Grief is like an inside joke: you have to have been there to really get it.
The only things Cassandra knows about her family are the stories she’s heard in snatches over the years: about the aunt and cousin she never got to meet, about the man from the folded-up photograph in one of her aunt’s drawers, and of course her cousin, Chevy, and why he never speaks – but no one utters a word about them any more.
When a call from one of her sisters brings Cassandra news of Chevy’s death, she has to return home for the funeral. To Toronto and the big house on Florence Street, where her sisters are hiding more than themselves in their rooms, where the tension brewing between her mother and aunts has been decades in the making, and where sooner or later every secret, unspoken word and painful memory will find its way out into the open.
Moving between Toronto and Trinidad, ‘Wild Fires’ is a vivid and compelling story exploring the ways we mourn and why we avoid the very things that can save us.

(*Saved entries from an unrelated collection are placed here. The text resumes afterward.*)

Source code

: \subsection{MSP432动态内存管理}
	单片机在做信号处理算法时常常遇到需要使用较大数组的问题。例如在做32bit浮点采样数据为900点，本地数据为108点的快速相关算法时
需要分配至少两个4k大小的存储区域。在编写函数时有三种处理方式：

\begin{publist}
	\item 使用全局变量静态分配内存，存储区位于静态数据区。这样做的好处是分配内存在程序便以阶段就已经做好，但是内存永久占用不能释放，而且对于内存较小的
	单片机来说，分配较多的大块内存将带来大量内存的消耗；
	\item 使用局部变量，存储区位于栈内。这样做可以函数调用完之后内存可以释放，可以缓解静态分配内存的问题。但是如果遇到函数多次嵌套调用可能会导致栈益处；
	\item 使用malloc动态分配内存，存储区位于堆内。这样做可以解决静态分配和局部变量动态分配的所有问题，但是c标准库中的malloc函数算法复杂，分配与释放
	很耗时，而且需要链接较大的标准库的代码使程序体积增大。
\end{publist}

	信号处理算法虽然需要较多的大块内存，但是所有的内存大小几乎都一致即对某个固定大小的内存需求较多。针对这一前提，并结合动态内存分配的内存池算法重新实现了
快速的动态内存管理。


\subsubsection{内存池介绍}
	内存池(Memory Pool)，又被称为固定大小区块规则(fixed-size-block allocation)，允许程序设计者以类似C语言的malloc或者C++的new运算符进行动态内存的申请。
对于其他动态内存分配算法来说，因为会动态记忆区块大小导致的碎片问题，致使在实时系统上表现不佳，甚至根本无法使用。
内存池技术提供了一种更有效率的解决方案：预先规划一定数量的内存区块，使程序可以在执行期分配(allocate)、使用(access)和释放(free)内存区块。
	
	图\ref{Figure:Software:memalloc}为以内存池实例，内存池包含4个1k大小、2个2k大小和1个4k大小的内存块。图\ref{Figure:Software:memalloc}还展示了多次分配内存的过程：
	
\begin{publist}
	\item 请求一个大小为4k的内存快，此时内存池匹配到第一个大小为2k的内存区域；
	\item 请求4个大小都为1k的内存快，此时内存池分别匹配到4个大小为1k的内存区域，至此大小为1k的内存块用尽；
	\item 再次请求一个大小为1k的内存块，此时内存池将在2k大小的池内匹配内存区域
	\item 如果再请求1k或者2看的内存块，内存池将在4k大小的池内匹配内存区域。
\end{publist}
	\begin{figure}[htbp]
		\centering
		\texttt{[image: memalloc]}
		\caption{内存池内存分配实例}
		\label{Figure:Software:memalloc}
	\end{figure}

I enjoyed Sophie Jai’s debut novel. ‘Wild Fires’ is a touching depiction of grief and how it affects a family. It’s an intimate look at the inside workings a multi-generational family, which deals with layers of pain, regrets and secrets.
Despite this book being about an awful lot of women, Jai depicts each one as unique and somehow made it easy to keep track of who everyone was and the ways in which their stories intertwined. I particularly enjoyed the story of Cassie’s Aunt Rani – her tale was unique and I felt a lot of sympathy for her.
I found it interesting that one of the few male characters in this novel, Chevy was practically mute. There are strong female characters in ‘Wild Fires’ who are allowed to shine in their domestic setting; sometimes they support each other, and sometimes they tear each other apart.
‘Wild Fires’ is a story of choosing to remain or to leave, of knowing when it is a time for battle or a time to run. It shows how even the closest of families may snap when faced with its grief. Sophie Jai has a talent for depicting the quiet and everyday in a way that is both alarming and touching, and I look forward to reading more from her in the future.

Wild Fires is Sophie Jai’s debut novel. She was selected as a 2020 Writer-in-Residence and Visiting Fellow at the University of Oxford for Wild Fires, and was long listed for the 2019 Bridport Prize Peggy Chapman-Andrews Award for a First Novel. Jai was born and raised in Trinidad and Tobago. She splits her time between Toronto and London.
‘Wild Fires’ is due to be published on 12th May 2022.
Thank you to NetGalley, HarperCollins UK and Sophie Jai for this ARC in exchange for my honest review.